## Task input

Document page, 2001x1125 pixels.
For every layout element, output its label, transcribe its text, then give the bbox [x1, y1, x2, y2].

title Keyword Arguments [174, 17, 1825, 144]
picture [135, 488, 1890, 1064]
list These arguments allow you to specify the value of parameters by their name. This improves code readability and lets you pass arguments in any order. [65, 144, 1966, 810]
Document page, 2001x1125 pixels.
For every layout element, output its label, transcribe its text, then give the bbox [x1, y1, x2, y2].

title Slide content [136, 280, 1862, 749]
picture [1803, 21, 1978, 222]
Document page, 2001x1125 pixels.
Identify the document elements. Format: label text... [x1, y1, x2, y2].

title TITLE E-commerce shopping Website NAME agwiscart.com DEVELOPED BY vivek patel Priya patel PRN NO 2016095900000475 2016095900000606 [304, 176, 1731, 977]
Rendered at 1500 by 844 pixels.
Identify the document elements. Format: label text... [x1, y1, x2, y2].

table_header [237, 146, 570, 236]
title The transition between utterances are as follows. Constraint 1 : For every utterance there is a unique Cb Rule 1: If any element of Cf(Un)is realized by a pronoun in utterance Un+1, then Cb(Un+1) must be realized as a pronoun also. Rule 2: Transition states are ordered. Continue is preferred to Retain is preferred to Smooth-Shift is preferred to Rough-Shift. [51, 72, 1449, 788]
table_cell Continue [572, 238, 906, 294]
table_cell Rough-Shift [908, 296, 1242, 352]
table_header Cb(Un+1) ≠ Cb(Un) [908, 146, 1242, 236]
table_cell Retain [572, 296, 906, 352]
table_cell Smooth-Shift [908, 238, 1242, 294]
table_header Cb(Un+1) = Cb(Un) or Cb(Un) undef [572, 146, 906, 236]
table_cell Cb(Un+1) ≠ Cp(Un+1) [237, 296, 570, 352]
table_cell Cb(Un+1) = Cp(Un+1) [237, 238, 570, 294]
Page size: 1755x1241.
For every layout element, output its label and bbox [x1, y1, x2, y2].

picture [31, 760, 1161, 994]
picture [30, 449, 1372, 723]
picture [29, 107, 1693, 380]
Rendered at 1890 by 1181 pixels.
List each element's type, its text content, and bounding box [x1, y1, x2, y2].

## Task goal
Restate the material word for word so that no line differs from the original.

## Task result
Document page, 2001x1125 pixels.
For every layout element, output its label, transcribe its text, then give the bbox [x1, y1, x2, y2].

title Keyword Arguments [174, 17, 1825, 144]
picture [135, 488, 1890, 1064]
list These arguments allow you to specify the value of parameters by their name. This improves code readability and lets you pass arguments in any order. [65, 144, 1966, 810]
Document page, 2001x1125 pixels.
For every layout element, output its label, transcribe its text, then give the bbox [x1, y1, x2, y2].

title Slide content [136, 280, 1862, 749]
picture [1803, 21, 1978, 222]
Document page, 2001x1125 pixels.
Identify the document elements. Format: label text... [x1, y1, x2, y2].

title TITLE E-commerce shopping Website NAME agwiscart.com DEVELOPED BY vivek patel Priya patel PRN NO 2016095900000475 2016095900000606 [304, 176, 1731, 977]
Rendered at 1500 by 844 pixels.
Identify the document elements. Format: label text... [x1, y1, x2, y2].

table_header [237, 146, 570, 236]
title The transition between utterances are as follows. Constraint 1 : For every utterance there is a unique Cb Rule 1: If any element of Cf(Un)is realized by a pronoun in utterance Un+1, then Cb(Un+1) must be realized as a pronoun also. Rule 2: Transition states are ordered. Continue is preferred to Retain is preferred to Smooth-Shift is preferred to Rough-Shift. [51, 72, 1449, 788]
table_cell Continue [572, 238, 906, 294]
table_cell Rough-Shift [908, 296, 1242, 352]
table_header Cb(Un+1) ≠ Cb(Un) [908, 146, 1242, 236]
table_cell Retain [572, 296, 906, 352]
table_cell Smooth-Shift [908, 238, 1242, 294]
table_header Cb(Un+1) = Cb(Un) or Cb(Un) undef [572, 146, 906, 236]
table_cell Cb(Un+1) ≠ Cp(Un+1) [237, 296, 570, 352]
table_cell Cb(Un+1) = Cp(Un+1) [237, 238, 570, 294]
Page size: 1755x1241.
For every layout element, output its label and bbox [x1, y1, x2, y2].

picture [31, 760, 1161, 994]
picture [30, 449, 1372, 723]
picture [29, 107, 1693, 380]
Rendered at 1890 by 1181 pixels.
List each element's type, its text content, and bounding box [x1, y1, x2, y2].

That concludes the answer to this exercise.